Mortgages
Here we go, again You would like to think that we learned some lessons from the exotic financial products that did so much to push us into recession.
But maybe not.
In a disturbing report, the Associated Press says that financial institutions have begun repackaging old mortgage securities – some of them good, some of them not so good – and selling them as top-rated bonds.
You’ll recall that the current crisis started when, as housing prices started to weaken, the financial institutions were unable to value, let alone unravel, huge bundles of mortgages that had been sliced up and sold as securities. That unhappy turn of events brought the term “toxic assets” into general use.
These new products are called “resecuritization of real estate mortgage investment conduits,” which, AP says, go by the acronym “Re-Remic,” helpfully explaining that it rhymes with “epidemic.” That alone ought to raise red flags.
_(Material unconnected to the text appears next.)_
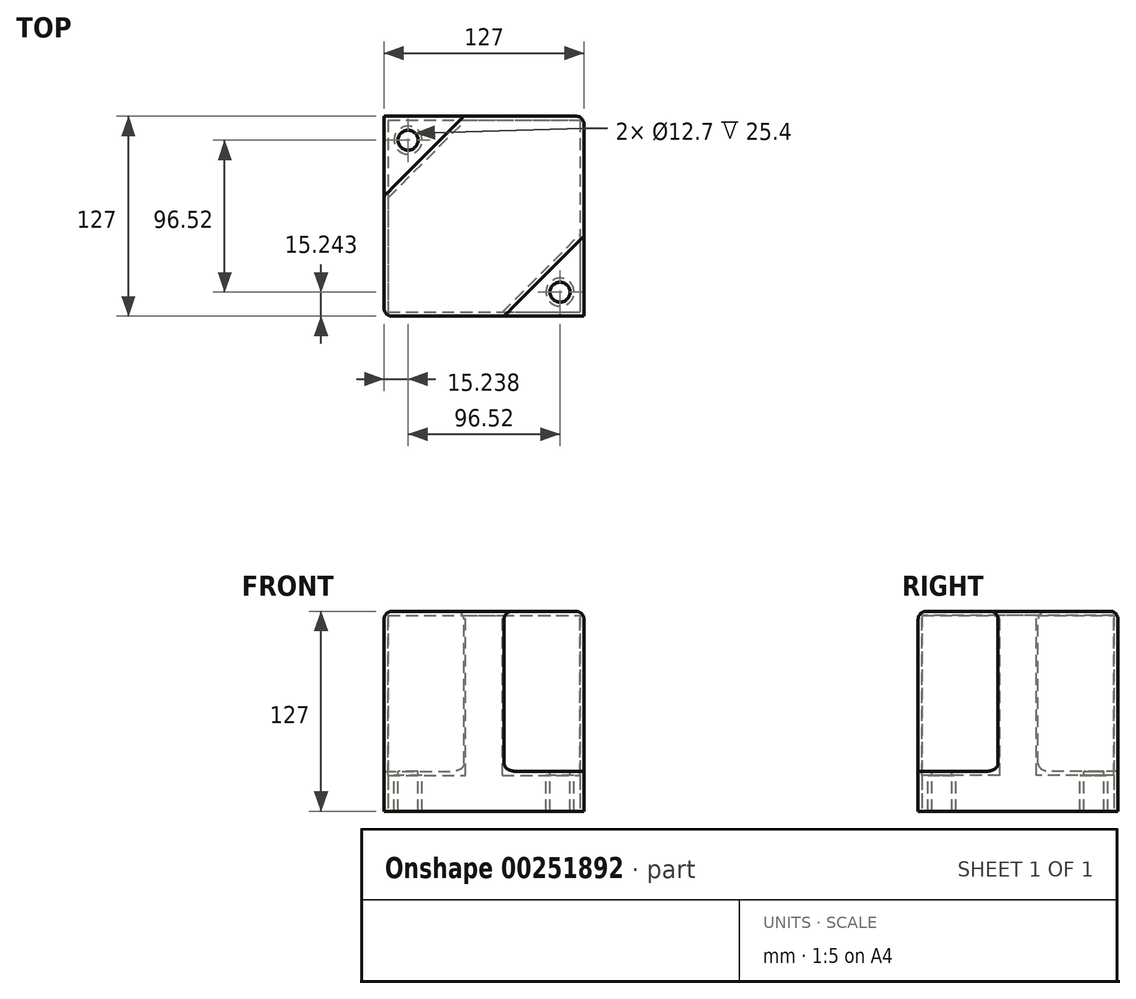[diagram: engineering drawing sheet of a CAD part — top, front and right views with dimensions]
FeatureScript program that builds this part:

Supposedly, Re-Remics have merit because they help banks clean up their balance sheets and bring liquidity to the mortgage markets. Also supposedly, the Re-Remics won’t tank because people have gotten a whole lot smarter about financial products since the recession and, one sage told AP, “unlike the real estate boom, investors in these new bonds know what they’re buying.”
That thought would be a lot more comforting if so many of the same players weren’t back – the banks, the bond-rating agencies and that amorphous entity known as “Wall Street.”
There’s that old saying about a bad experience leaving one poorer but wiser. Certainly poorer in this case.